War and Want
The dust is first - always,
before the sun crisps the skin
or sand moulds molten heat
between our toes,
there is always and ever
the dust to welcome us.
No orifice hides from its gritting,
no spit or piss protected from
the chaff of misted rock
that scrapes its way inside -
the powdered bones of the dead
ghosting their revenge.
Yet in the sleeping hours
I still dream of you,
beautiful even in the way
that angels are
who smile their enigmatic smiles
among the bloodied spoils of war.
For I feel the rise and fall of us
lusting my nights, like the killings
that also lust my days,
and will you forgive
my need for you
when you learn
of my hunger for both?
But you are not to know
these soldier thoughts
that scar my days and nights -
for the thing that was first is last, always,
disintegrating again to the fineness of dust,
welcoming us all.
Game On
In Syria the shooters
choose themes for target practice,
a living video game of
entertainment for the week.
On Saturday it’s chins -
anything below the nose, above the neck,
and rifle sights explore
a quivered lip
as points deduct for errors –
cheeks and ears are left
for Sunday’s sport.
On Monday, it’s the old,
their leech-peeled progress
over desert skin the easier to track,
points deducted for impairment
but added for an outright kill.
On Tuesday, pregnant women.
Two for the price of one (but scarce)
with double points for primary executions,
only if you’re in the zone.
On Wednesday, barrel metal
rests on gaping sills,
trigger fingers slack
for mobiles phoning home
while someone calculates the points
but lets the stretcher bearers
live upon a whim.
Thursday’s dawn will drone
unblinking and unlit,
sheltering the snipers’
bull’s-eyed sleep from heavenly foe.
Anonymous the joystick thumb
that strokes its target from
behind a foreign screen,
one final arbitrary theme,
the sum of all its parts,
no worse, no better
than what’s gone before.
Friday now and Holy Day.
Notch up the scores
before the credits start to roll
and silence sucks its permadeath of souls
into the black hole of a VDU.
St Symphorien Cemetery, Mons
(i.m.
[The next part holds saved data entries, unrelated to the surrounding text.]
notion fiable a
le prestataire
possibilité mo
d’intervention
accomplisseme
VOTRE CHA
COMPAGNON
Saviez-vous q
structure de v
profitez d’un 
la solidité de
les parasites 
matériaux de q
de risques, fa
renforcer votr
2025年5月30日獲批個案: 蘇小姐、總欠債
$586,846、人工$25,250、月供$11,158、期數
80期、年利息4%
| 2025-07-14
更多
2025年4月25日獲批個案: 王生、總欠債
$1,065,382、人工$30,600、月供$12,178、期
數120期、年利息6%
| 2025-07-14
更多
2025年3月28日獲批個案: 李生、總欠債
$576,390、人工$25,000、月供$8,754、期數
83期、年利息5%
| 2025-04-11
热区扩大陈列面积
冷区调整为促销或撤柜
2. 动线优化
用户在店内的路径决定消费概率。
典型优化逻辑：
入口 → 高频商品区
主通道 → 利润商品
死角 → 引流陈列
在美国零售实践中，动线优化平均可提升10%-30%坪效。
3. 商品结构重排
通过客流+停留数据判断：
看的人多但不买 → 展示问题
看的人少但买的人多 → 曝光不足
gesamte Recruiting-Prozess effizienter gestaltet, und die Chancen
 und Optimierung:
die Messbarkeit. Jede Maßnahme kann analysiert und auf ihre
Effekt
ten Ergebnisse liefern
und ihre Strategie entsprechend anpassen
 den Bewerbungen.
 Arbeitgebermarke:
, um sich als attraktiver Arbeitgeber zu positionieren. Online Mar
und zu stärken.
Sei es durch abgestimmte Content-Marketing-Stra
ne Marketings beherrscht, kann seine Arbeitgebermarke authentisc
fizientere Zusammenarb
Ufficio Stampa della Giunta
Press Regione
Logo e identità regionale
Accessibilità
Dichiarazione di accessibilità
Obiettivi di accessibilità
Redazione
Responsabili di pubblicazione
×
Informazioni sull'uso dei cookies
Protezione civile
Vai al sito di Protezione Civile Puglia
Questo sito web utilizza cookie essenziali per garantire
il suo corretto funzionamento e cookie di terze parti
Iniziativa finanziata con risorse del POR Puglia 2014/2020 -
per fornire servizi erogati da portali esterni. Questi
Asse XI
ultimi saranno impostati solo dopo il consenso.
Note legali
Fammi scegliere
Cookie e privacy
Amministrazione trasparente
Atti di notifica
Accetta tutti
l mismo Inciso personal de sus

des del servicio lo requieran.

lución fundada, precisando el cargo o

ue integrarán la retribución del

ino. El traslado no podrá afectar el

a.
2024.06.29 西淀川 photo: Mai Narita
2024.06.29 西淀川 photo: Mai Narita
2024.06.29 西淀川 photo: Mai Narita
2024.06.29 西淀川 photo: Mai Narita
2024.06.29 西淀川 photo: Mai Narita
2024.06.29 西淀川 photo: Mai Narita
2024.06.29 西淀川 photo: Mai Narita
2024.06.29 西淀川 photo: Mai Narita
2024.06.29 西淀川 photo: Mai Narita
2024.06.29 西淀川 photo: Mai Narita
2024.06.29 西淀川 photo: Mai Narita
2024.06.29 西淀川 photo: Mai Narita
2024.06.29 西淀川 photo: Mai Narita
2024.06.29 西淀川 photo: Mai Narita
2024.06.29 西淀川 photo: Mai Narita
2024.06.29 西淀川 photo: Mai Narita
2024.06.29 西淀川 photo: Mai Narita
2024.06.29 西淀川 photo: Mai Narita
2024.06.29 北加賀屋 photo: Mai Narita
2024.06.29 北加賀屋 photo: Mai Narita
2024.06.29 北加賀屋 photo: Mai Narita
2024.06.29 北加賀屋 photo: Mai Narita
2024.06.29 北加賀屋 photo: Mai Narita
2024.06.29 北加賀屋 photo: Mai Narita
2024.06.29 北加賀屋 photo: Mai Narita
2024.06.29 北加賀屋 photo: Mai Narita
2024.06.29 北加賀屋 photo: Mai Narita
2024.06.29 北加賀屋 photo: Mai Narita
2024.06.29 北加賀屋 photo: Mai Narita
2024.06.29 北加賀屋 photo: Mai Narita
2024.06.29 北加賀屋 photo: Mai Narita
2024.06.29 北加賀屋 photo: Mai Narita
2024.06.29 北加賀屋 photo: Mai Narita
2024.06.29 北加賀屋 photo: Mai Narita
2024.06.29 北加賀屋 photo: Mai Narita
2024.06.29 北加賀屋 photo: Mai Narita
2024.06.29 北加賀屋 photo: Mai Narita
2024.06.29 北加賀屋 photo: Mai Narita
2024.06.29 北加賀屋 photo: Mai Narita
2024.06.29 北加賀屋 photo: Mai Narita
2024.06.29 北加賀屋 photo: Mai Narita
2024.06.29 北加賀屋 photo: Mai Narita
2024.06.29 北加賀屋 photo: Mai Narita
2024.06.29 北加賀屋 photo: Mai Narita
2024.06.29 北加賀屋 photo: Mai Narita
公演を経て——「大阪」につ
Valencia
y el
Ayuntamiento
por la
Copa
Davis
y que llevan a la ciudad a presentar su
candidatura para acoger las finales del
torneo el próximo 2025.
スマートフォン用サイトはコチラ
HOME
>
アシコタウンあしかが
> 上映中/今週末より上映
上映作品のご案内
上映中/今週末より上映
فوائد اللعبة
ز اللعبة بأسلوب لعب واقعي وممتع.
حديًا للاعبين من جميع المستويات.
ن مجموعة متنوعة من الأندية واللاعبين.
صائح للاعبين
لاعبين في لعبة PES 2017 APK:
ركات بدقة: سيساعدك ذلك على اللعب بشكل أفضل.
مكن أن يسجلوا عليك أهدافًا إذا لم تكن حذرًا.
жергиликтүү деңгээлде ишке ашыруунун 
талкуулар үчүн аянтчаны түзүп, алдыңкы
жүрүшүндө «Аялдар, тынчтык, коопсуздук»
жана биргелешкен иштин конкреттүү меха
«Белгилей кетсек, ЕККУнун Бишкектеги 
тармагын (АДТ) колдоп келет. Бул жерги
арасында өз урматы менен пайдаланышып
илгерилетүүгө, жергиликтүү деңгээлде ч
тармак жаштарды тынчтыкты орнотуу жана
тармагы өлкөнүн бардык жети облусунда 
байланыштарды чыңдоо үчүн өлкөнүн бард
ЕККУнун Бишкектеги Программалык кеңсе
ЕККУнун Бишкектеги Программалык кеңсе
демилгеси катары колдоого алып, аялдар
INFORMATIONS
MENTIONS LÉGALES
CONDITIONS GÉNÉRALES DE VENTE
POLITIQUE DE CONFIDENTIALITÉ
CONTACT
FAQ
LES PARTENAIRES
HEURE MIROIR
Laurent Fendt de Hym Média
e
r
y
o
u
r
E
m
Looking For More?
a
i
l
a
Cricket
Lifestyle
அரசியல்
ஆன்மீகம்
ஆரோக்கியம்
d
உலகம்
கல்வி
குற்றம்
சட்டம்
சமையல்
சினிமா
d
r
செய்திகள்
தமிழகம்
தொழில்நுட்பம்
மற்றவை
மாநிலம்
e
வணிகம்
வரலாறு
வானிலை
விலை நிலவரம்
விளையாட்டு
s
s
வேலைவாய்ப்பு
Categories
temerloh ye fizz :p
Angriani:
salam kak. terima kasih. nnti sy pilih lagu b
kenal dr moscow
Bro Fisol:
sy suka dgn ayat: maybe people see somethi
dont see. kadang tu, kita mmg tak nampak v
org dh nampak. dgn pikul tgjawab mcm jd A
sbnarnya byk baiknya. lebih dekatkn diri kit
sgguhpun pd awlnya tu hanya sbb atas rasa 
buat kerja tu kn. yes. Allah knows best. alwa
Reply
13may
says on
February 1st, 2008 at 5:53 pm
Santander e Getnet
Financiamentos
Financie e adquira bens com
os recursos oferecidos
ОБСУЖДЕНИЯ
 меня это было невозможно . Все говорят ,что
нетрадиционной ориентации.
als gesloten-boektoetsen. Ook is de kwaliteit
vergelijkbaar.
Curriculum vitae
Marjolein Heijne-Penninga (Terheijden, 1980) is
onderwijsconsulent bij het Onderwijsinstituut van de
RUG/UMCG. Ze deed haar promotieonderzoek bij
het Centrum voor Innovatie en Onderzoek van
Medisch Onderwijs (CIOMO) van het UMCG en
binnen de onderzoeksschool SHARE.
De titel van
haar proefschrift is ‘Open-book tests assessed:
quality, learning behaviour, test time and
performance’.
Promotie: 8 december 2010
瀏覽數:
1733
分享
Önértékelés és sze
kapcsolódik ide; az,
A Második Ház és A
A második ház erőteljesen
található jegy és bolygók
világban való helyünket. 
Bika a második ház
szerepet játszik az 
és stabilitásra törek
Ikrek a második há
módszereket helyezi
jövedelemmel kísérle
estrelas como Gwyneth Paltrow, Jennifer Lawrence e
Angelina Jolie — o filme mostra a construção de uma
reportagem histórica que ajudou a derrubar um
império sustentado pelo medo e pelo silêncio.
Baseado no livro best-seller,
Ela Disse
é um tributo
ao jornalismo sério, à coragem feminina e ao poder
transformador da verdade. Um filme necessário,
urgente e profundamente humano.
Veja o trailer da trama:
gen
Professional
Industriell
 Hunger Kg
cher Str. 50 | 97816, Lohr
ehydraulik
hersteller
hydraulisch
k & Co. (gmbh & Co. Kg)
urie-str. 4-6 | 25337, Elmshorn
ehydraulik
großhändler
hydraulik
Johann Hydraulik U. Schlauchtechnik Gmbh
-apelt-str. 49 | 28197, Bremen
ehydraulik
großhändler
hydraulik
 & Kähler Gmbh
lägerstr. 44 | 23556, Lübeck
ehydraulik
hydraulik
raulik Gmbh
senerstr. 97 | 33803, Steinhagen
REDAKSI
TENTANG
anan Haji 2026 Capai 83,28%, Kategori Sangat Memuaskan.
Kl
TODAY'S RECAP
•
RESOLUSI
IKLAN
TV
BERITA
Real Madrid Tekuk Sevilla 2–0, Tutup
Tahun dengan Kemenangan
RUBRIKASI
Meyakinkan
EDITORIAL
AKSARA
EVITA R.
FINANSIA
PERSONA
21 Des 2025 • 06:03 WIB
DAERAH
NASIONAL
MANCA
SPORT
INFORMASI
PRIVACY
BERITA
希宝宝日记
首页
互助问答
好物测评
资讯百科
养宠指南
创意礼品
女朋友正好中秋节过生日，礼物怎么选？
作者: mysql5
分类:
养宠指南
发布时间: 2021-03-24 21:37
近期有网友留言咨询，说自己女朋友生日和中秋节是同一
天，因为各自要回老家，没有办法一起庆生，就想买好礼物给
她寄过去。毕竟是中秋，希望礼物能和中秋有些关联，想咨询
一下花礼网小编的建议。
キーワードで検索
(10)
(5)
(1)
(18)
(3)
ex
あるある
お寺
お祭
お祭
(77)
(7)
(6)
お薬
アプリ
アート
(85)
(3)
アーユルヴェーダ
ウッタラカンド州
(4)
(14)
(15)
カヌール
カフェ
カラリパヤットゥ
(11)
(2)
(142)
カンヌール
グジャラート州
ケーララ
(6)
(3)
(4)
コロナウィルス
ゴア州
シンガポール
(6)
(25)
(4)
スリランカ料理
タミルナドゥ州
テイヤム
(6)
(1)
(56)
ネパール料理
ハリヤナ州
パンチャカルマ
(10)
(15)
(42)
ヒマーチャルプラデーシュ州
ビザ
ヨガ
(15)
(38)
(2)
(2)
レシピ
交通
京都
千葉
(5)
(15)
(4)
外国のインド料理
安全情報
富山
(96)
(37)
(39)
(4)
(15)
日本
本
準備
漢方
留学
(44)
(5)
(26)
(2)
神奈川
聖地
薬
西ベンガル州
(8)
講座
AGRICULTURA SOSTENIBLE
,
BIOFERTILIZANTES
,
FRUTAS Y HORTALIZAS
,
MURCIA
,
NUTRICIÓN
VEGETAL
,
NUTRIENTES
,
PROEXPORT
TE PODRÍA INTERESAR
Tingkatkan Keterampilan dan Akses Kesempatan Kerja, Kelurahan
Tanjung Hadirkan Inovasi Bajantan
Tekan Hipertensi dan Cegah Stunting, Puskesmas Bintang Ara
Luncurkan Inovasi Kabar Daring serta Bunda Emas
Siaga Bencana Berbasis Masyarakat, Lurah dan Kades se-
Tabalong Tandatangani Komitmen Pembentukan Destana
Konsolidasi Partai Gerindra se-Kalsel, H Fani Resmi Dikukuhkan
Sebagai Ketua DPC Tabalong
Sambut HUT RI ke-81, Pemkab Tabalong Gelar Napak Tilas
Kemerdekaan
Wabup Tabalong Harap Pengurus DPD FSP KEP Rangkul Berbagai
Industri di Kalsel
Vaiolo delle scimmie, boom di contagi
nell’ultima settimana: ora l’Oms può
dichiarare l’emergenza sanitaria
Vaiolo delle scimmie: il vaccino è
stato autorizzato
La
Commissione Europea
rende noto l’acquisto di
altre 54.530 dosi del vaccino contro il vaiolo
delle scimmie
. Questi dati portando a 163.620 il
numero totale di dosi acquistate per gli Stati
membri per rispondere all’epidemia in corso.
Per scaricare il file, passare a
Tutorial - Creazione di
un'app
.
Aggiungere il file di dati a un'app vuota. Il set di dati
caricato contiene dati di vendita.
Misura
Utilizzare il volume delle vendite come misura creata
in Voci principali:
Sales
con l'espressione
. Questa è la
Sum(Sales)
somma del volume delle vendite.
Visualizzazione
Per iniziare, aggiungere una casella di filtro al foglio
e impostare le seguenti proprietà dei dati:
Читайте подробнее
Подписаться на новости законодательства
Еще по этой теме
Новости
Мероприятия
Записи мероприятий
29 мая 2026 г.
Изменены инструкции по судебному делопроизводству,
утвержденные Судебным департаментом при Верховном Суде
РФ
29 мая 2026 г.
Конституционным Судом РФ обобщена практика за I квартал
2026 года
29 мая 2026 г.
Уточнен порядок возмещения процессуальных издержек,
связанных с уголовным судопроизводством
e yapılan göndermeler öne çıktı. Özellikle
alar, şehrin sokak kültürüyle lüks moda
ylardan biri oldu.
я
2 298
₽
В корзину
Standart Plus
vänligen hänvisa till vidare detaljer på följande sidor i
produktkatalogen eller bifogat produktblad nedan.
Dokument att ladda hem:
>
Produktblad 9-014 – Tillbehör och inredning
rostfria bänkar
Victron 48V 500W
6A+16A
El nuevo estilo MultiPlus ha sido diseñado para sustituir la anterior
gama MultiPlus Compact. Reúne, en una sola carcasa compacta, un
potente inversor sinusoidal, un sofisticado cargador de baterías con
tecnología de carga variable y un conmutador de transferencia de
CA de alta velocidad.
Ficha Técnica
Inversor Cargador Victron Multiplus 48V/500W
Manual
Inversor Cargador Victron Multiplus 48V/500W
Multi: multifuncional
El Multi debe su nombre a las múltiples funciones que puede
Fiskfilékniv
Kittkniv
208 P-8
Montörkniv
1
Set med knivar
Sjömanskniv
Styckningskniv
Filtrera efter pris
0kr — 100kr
John Parr and George Ellison)
Under a gash of green between headstones,
whispers shrive confessions from the soil,
a paired history spliced by coincidence,
the last and the first, the first and last.
Your soldiers’ voices ricochet, tongue to tongue,
bullet words of war, a share of confidences
through a century of tortured sleep.
The other’s breath has known your cheek,
tasted your mouth, touched the sadness of your soul,
but the sniper-sharpness in your eyes remain
to ghost away romantic notions
fashioned from an accident of chance.
See instead, between your sleeps,
a truth of corpses, stenched in sludge –
the never to return again inheritance of war
and when your almost touching distance is complete,
pray that the cost has drenched our consciousness.